The Broken
carrying a very red-faced September.
    ‘Mummy left me,’ the little girl said, in the gulping voice of someone who’d been crying a long time.
    ‘I’m so sorry, darling. I’m a naughty mummy, aren’t I?’ Sasha had her head buried in her daughter’s neck as if she was trying to tunnel into her.
    ‘She’s a very naughty mummy,’ September told Hannah, gazing directly at her.
    Only later on, when Hannah was on the way home from nursery (‘Seven minutes late, Lily was getting anxious,’ the head of nursery reprimanded her), did she start to think how very out of character the incident with September had been. Sasha was always so in control. That was her thing. How distraught must she be to forget her own child?
    Later that evening, Hannah almost jumped with shock when she heard the key in the front door as she and Josh were settling down to watch Newsnight .
    ‘I forgot we had a house guest.’
    Seconds later Dan appeared in the doorway, holding a bottle of wine in each hand. ‘I couldn’t remember whether you preferred red or white, so I got both. Do I win the prize for being the best visitor or what?’
    ‘Our best visitors always bring champagne and oysters,’ said Josh, getting up to fetch glasses from the kitchen.
    Hannah, who’d been thinking about going to bed before long, felt a pang of annoyance. Things had been so emotionally fraught recently, she’d been enjoying relaxing with Josh and forgetting about everything else for a bit. But then she remembered Sasha’s gaunt face and September’s red-rimmed eyes and felt ashamed. Trying to talk some sense into Dan was the least she could do.
    ‘Have you spoken to Sasha?’ she asked, when they were all sitting down around the coffee table with a glass of chilled Sancerre in front of them.
    Dan frowned. ‘I did go round there the day she found out about Sienna, but she wouldn’t let me in,’ he said, looking up as if seeking brownie points for effort. ‘And since then I’ve been so busy and I kind of thought she might need a bit of cooling-off time.’
    ‘So you haven’t bothered to contact her?’
    ‘I’m going to. Of course I am. I’m just waiting for the dust to settle before I talk to her about the next step.’
    ‘Which is?’
    ‘Well, me moving out on a more permanent basis.’
    Dan said it as if it was the most obvious thing in the world, and Hannah felt the air going out of her as if someone had taken a pin and deflated her.
    ‘So you haven’t changed your mind then?’
    Dan looked startled. ‘Changed my mind? No. If anything, the last few days have made me realize I’m definitely doing the right thing. I feel lighter, like a big weight has been taken off me. Being married was suffocating, you know?’
    Hannah didn’t like the way he addressed that last comment to Josh, throwing up his hands as if hoping for agreement.
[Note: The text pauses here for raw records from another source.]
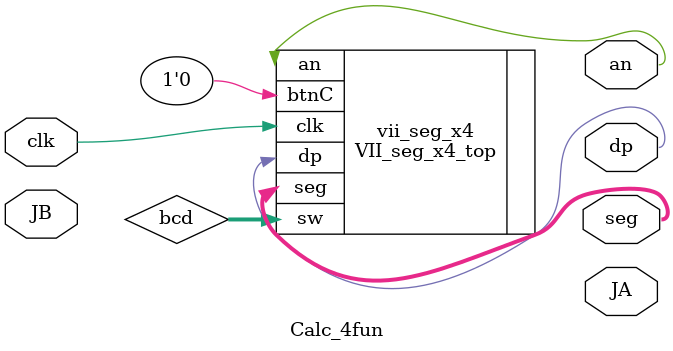
<source format=v>
`timescale 1ns / 1ps


module Calc_4fun(
    input clk,          // 100 MHz clock
    input [7:0] JB,     // Keyboard KYPD
    output [6:0] seg,   // 7 segment stuff
    output an, dp,      // 7 segment stuff
    output [7:0] JA     // for testing
    );

    reg [15:0] x, y, bcd;   // Here for now, but don't know if we need a reg or not

    VII_seg_x4_top vii_seg_x4(
        .clk(clk),
        .sw(bcd),
        .seg(seg), .an(an), .dp(dp),
        .btnC(1'b0)
    );

endmodule

</source>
Something occurred to her then.
    ‘You haven’t been seeing Sienna, have you?’
    Dan’s big blue eyes widened, as if hurt. ‘No. I gave you my word. Like I said, the thing with Sienna was completely separate. I’m focusing on my marriage right now, and what’s best for Sasha.’
    Since when did Dan start talking like a marital self-help book?
    ‘If you really want what’s best for her, you’ll go back to her. She looks absolutely awful.’
    ‘You’ve seen her?’
    ‘Yes, she turned up here today.’
    ‘How was she?’
    For a moment, Hannah thought of telling him about the shadows under Sasha’s eyes and the look on September’s face when she was finally rescued from the car. But something held her back. Incredible to think that less than a week ago Dan would have been the first person she’d have gone to with any concerns about Sasha’s wellbeing, and now she just wasn’t sure. It bothered her more than she could admit, this realization that you could go from being a couple, a unit, to two individuals in the time it used to take her mother to marinade a good steak.